Minnesota Architecture: St. John’s Abbey Church
Today’s selection for our Celebrating Minnesota Architecture series seems both modern and timeless as it approaches its 50th anniversary.
St. John’s Abbey Church
Image courtesy of Chris Hudson
Chris Hudson, who has quite a bit of experience with architecture, brings us this nomination:
As the editor of Architecture Minnesota magazine, I’ve had the good fortune of seeing a great many Minnesota landmarks up close, and far and away the one that’s made the deepest impression on me is Marcel Breuer’s Abbey Church at St. John’s. Not a surprising choice, I know. This image by photographer Paul Crosby captures both the breathtaking volume of the interior and how that monumentality somehow becomes intimate with the rich texture and patterns of the board-formed concrete. I could sit in this church for days.

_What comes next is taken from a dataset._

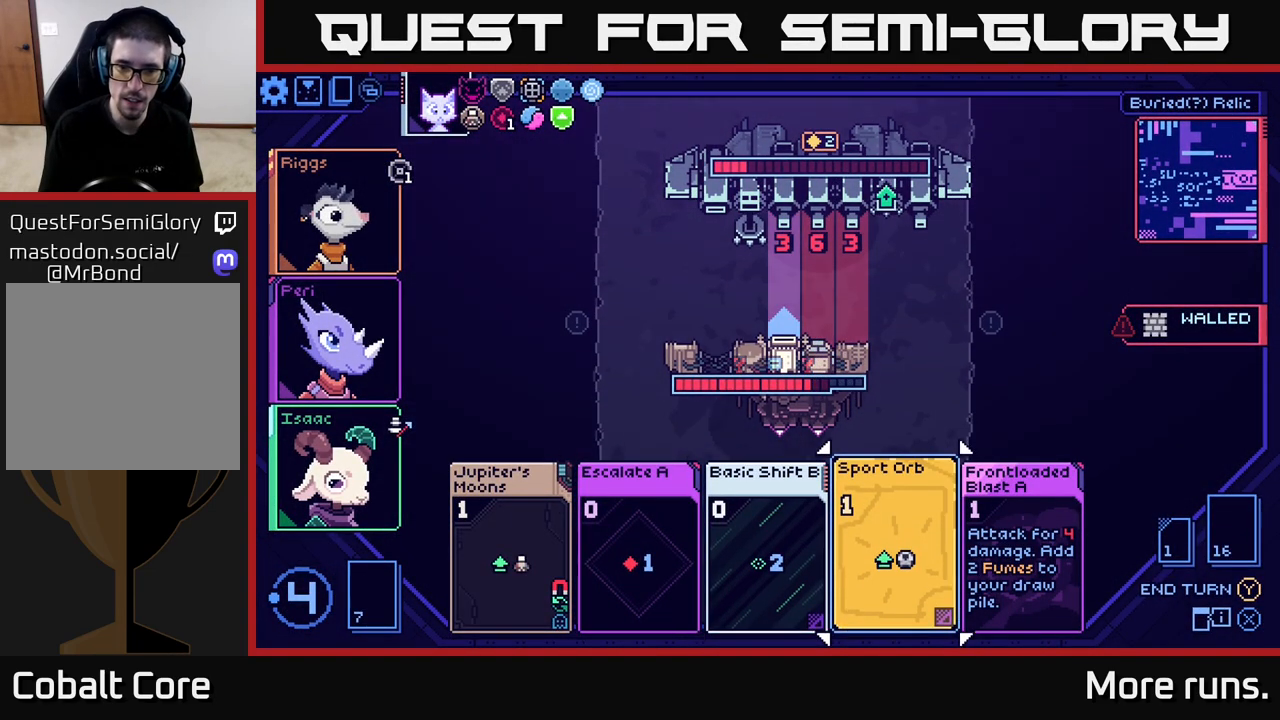
{"buttons": [], "left_stick": "center", "right_stick": "center", "events": [[17, "left_stick", "left"], [183, "left_stick", "center"]]}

St. John’s celebrates the 50th anniversary of the Abbey Church’s dedication this fall. On the one hand, it’s hard to believe anything so thoroughly modern could be a half-century old. On the other, this landmark has the air of timelessness, of something much older.

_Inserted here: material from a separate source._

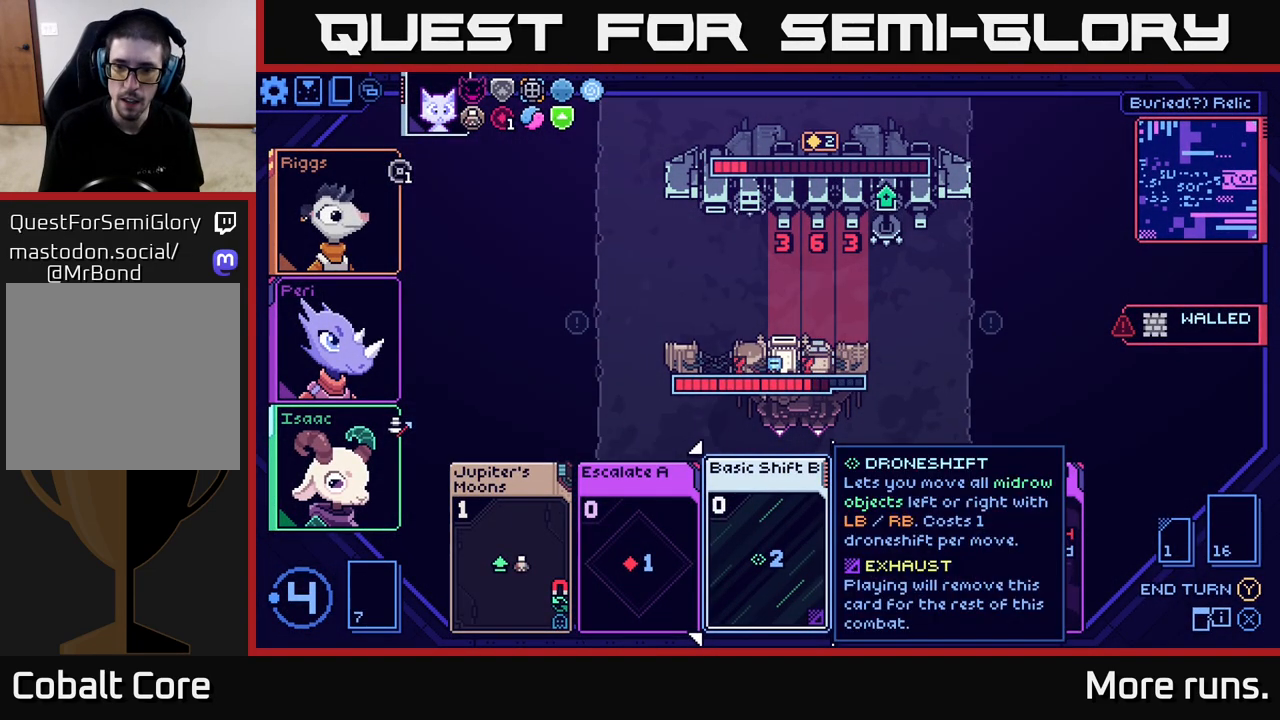
{"buttons": [], "left_stick": "center", "right_stick": "center", "events": [[283, "left_stick", "right"], [467, "left_stick", "center"]]}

The St. John’s website has this to add:
The Saint John’s Abbey and University Church was designed by the Hungarian architect and former member of the Bauhaus, Marcel Breuer (1902-1981). Mr. Breuer joined Walter Gropius at Harvard in 1937 and worked there as an associate professor until 1946. On his own in New York, Breuer saw a practice that had been essentially residential finally expand into institutional buildings with the UNESCO Headquarters commission in Paris in 1952.
In December 1950, Abbot Baldwin Dworschak, OSB, newly elected sixth abbot of Saint John’s, made a bold and visionary decision resulting in what one art historian has called “a milestone in the evolution of the architecture of the Catholic Church in this country.” He contacted twelve prestigious architects — among them was Marcel Breuer. Abbot Baldwin asked the architects to submit a comprehensive building design for the second century of Saint John’s.
As part of his specifications, Abbot Baldwin required a design for “building a church which will be truly an architectural monument to the service of God.” He explained, “The Benedictine tradition at its best challenges us to think boldly and to cast our ideals in forms which will be valid for centuries to come….”
The monks of Saint John’s Abbey chose Marcel Breuer. On January 28, 1954, he brought the drawings, models and books for the comprehensive 100-year plan before a meeting of the monastic community. Shortly thereafter, it was announced that building an addition to the monastic quarters would begin in the spring of 1954 and a church would follow. Construction of the church lasted from May 19, 1958, to August 24, 1961.